Mark Russell, a mergers and acquisition specialist, writing in the same trade publication as Mr. Ashton, the consultant at the N.Y.U. protest, suggested student loans might be a “new oil well” for the accounts receivable management industry, or ARM, as the industry is known.

Mr. Ashton's and Mr. Russell's comments remind me of education venture capitalist Scott Joftus remarking that "education is the Wild, Wild West and there is a lot of money to be made".  Not only will education reformers and venture capitalists make money from laws tweaked by politicians, so will debt collectors.

Does the alliance with private companies (ed reformers, venture capitalists, Solyndra, Mamtek, etc) with the Federal Government cause concern?  Are our tax dollars propping up this economy under the guise of supporting private industry?  Why are tax dollars being used for private industries in the first place? 

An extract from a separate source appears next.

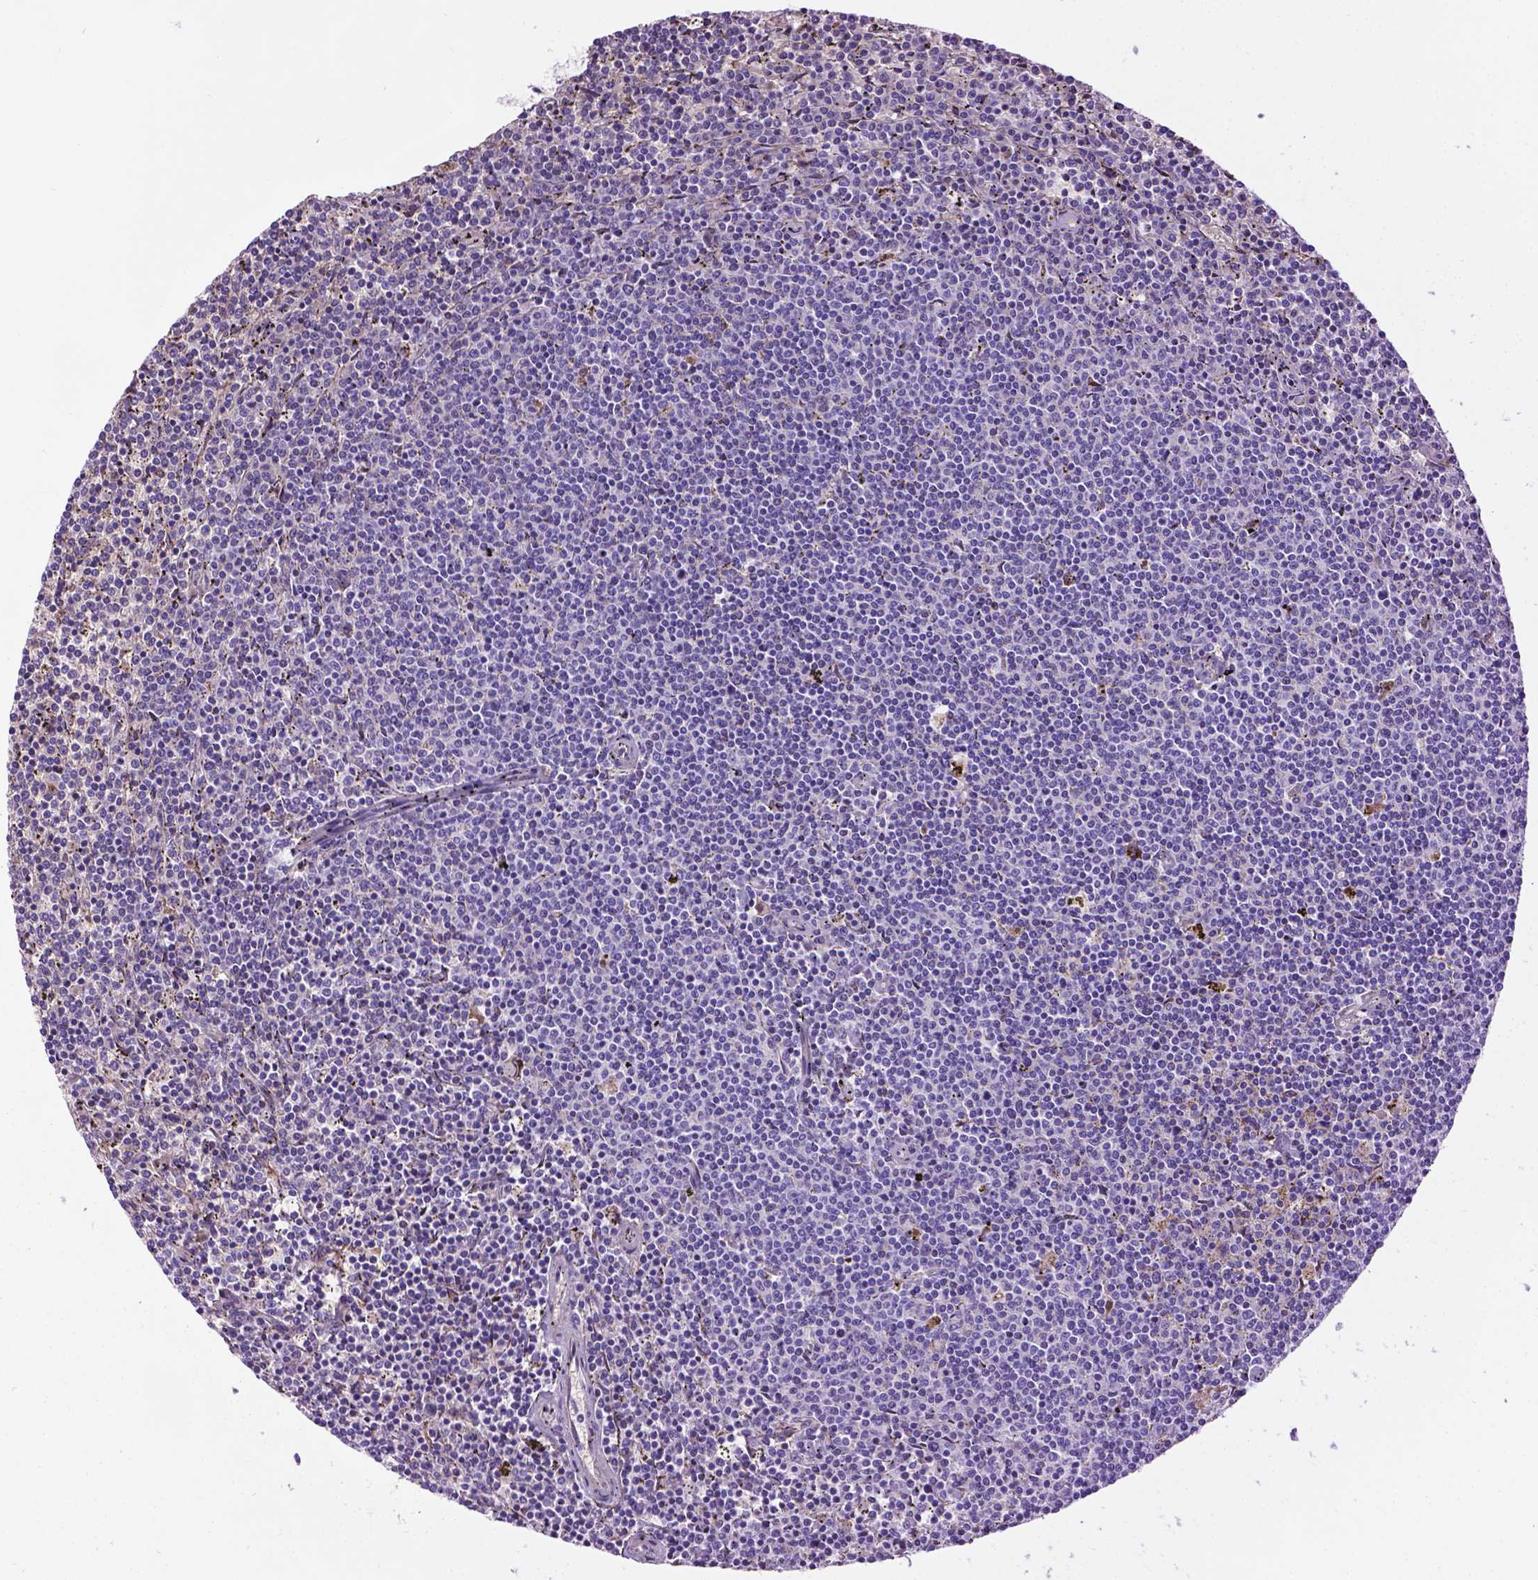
{"staining": {"intensity": "negative", "quantity": "none", "location": "none"}, "tissue": "lymphoma", "cell_type": "Tumor cells", "image_type": "cancer", "snomed": [{"axis": "morphology", "description": "Malignant lymphoma, non-Hodgkin's type, Low grade"}, {"axis": "topography", "description": "Spleen"}], "caption": "A high-resolution micrograph shows immunohistochemistry (IHC) staining of malignant lymphoma, non-Hodgkin's type (low-grade), which demonstrates no significant positivity in tumor cells.", "gene": "TMEM132E", "patient": {"sex": "female", "age": 50}}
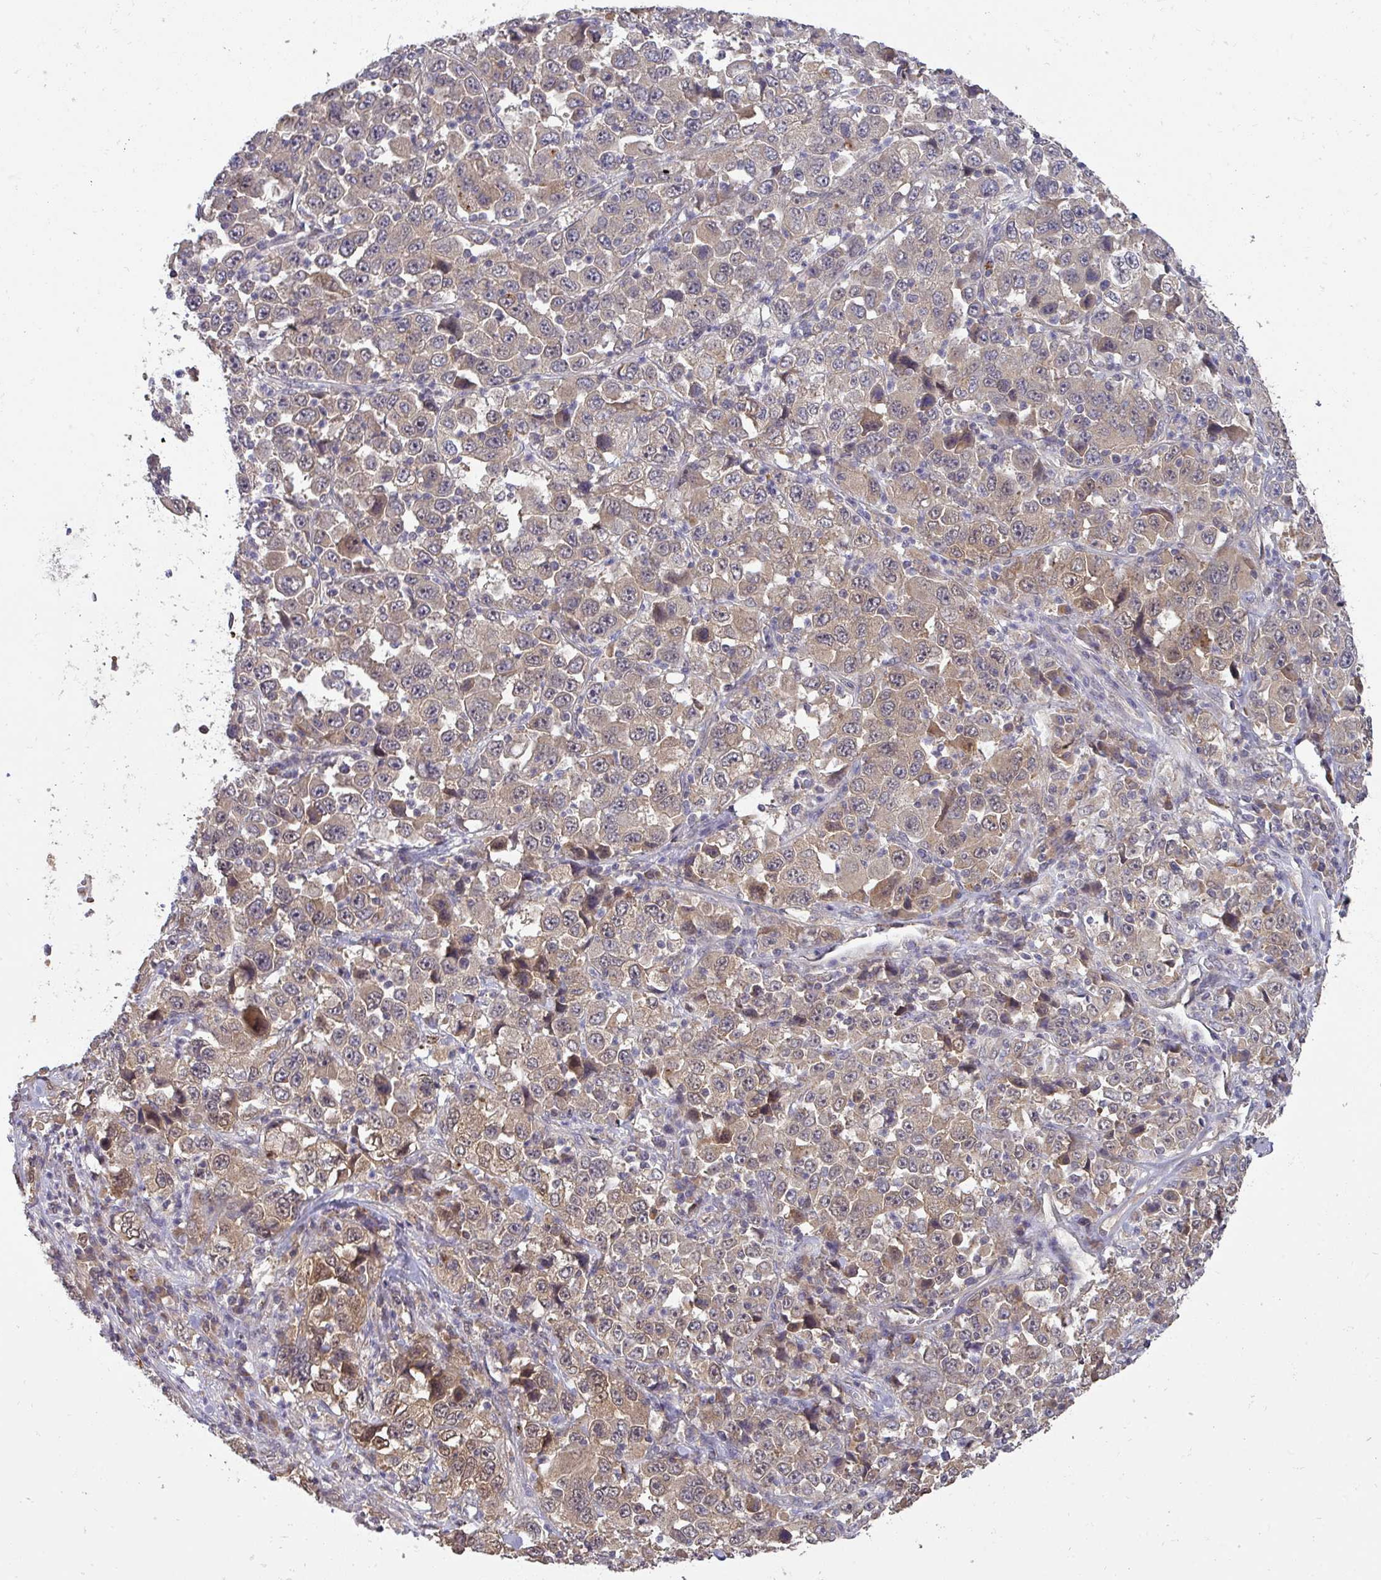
{"staining": {"intensity": "weak", "quantity": ">75%", "location": "cytoplasmic/membranous"}, "tissue": "stomach cancer", "cell_type": "Tumor cells", "image_type": "cancer", "snomed": [{"axis": "morphology", "description": "Normal tissue, NOS"}, {"axis": "morphology", "description": "Adenocarcinoma, NOS"}, {"axis": "topography", "description": "Stomach, upper"}, {"axis": "topography", "description": "Stomach"}], "caption": "Protein analysis of adenocarcinoma (stomach) tissue shows weak cytoplasmic/membranous expression in approximately >75% of tumor cells. (DAB IHC, brown staining for protein, blue staining for nuclei).", "gene": "CCDC121", "patient": {"sex": "male", "age": 59}}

While ed reformers espouse "free market" principles in "choice" schools, it's really not "free market" at all.  The money used to fund these schools are from your tax dollars and there is little to no risk to the "entrepreneurs".   Meanwhile, education venture capitalists like Bill Gates and Scott Joftus are making money from the mandates put in place by the politicians and the Department of Education.

Now the debt collectors can step in and reap the benefits of the unattainable goal pitched to  students that they can and should (it's their "right") to go to college.  It's a Utopian goal and we know there is no Utopia.  If there is no Utopia, what is the real reason for this structuring of educational reform?

Take some time and read the comments at the end of the Times article.  Interesting stories and theories on debt, student responsibility, the structure of the economic system, etc.